Don't let the weather forecast put you off coming, we have made as much provision as possible to keep people dry :whistling2:

On the day there will be charities having tombolas & selling bits n bobs; Rat Rations selling food & toys etc, Debonaire Exotic Animal Supplies selling various supplements, foods & other goods, KBN Reptiles will have live foods & some other items available (including a fully set up viv I believe). Also a qualified vet is doing micro chipping for anything other than parrots as its National Micro Chip month during June.

So don't forget your wallets & purses - after all you don't have to pay to get in as its a FREE event this year!!!

*NO animals are sold at the event & anyone found buying or selling on the day will be removed by security.*


----------



## carlycharlie (Jan 16, 2008)

The day has arrived & thankfully rains has stopped at last........probably need strong footwear though ;-)

The sun is even just making a welcome appearance at 6.30am, so hope its here to stay for the day - now all we need is the wind to drop a little more to prevent gazebos & stalls blowing away :whistling2:

If it does rain we have plenty of shelter for people, so the event is ON!

Input data –
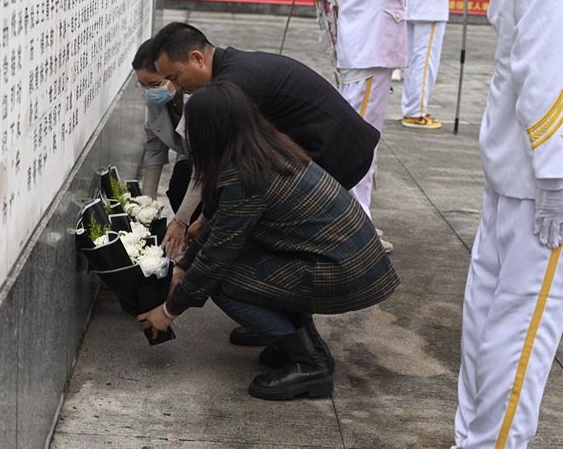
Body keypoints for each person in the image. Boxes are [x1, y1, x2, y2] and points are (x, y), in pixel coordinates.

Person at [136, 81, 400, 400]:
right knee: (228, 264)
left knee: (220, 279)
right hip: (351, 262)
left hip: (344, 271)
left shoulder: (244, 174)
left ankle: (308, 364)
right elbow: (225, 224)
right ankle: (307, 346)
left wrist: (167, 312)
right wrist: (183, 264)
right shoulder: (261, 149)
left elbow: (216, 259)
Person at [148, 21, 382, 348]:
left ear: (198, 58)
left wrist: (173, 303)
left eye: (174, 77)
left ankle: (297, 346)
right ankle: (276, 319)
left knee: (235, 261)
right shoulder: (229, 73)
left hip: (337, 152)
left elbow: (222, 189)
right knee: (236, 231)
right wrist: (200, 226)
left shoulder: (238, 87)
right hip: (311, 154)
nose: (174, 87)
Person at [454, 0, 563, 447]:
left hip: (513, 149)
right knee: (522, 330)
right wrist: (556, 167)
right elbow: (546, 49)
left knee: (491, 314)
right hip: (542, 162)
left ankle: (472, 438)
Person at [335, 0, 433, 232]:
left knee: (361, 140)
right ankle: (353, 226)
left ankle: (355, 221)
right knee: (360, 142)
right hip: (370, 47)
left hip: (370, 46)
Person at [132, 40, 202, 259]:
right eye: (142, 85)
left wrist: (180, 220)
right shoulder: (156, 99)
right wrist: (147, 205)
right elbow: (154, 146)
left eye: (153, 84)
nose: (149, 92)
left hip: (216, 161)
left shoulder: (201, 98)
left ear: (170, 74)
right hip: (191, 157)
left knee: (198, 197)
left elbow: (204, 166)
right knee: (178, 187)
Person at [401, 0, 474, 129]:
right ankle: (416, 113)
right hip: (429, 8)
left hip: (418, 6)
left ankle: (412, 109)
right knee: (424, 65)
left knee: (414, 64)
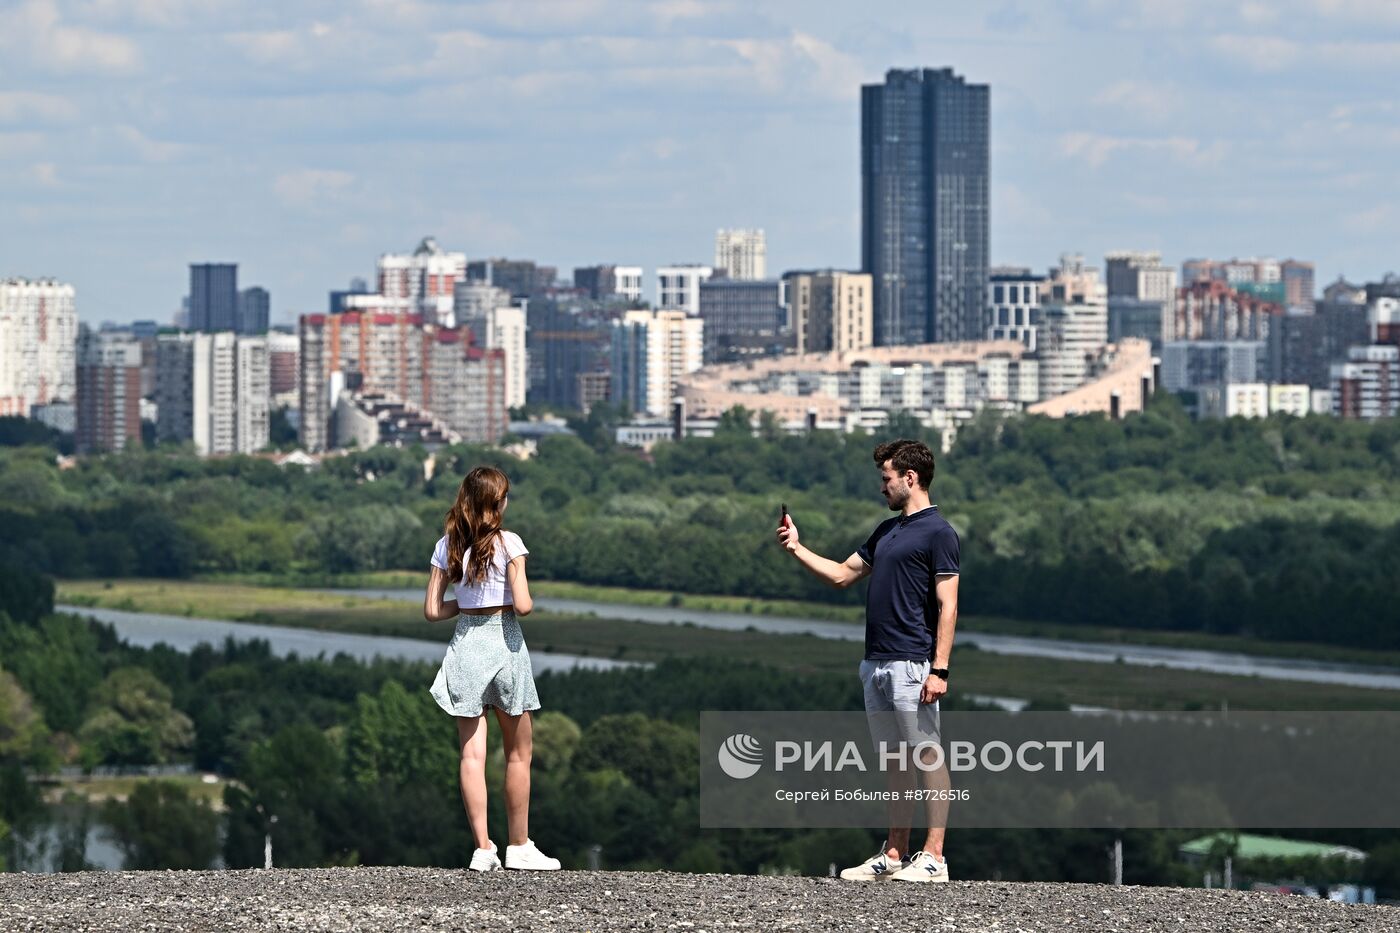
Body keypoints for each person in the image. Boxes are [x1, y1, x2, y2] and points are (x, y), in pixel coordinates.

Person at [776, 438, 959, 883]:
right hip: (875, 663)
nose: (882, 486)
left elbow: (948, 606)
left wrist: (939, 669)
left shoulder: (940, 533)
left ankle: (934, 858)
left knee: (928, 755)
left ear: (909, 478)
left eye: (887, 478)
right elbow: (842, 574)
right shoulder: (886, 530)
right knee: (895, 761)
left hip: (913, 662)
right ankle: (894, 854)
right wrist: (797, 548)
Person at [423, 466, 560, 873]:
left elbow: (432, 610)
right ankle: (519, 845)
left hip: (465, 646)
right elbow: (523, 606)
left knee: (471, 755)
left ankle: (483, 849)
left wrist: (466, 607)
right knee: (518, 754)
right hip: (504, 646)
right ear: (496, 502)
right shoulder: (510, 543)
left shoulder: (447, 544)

Problems to solve –
A - Decide whether each statement agrees with the event announcement, answering yes or no and quoting the words from the announcement that settle it: (i) Entry to the event costs money this year. (ii) A qualified vet will microchip parrots at the event. (iii) Anyone caught buying or selling animals on the day will be removed by security.
B - Carry on the event announcement, starting after its final sentence.
The records have no connection to the event announcement.

Answers for the exercise –
A -
(i) No: "you don't have to pay to get in as its a FREE event this year"
(ii) No: "a qualified vet is doing micro chipping for anything other than parrots"
(iii) Yes: "anyone found buying or selling on the day will be removed by security"

B -
Dont forget if you want other forum members to know who you are, go to the Debonaire Exotic Animal supplies stall just inside the barn area & get a name sticker sorted.

Also bring plenty of money as there are loads to do & buy.......live foods, dried goods, toys, food etc & that's just for your animals :lol2:

Have a great day everyone & hope to see loads of you during the event.

Oh I also have it confirmed there will be an eye lash viper appearing at the show (and other venomous snakes) - on display of course, not for being handled :whistling2:


----------



## arachne (Nov 9, 2010)

great day,thanks to organisers.


----------



## carlycharlie (Jan 16, 2008)

arachne said:


> great day,thanks to organisers.


 
So pleased you enjoyed the event & many thnaks to everyone who attended.

If anyone has suggestions for things they would like to see at these events please let us know.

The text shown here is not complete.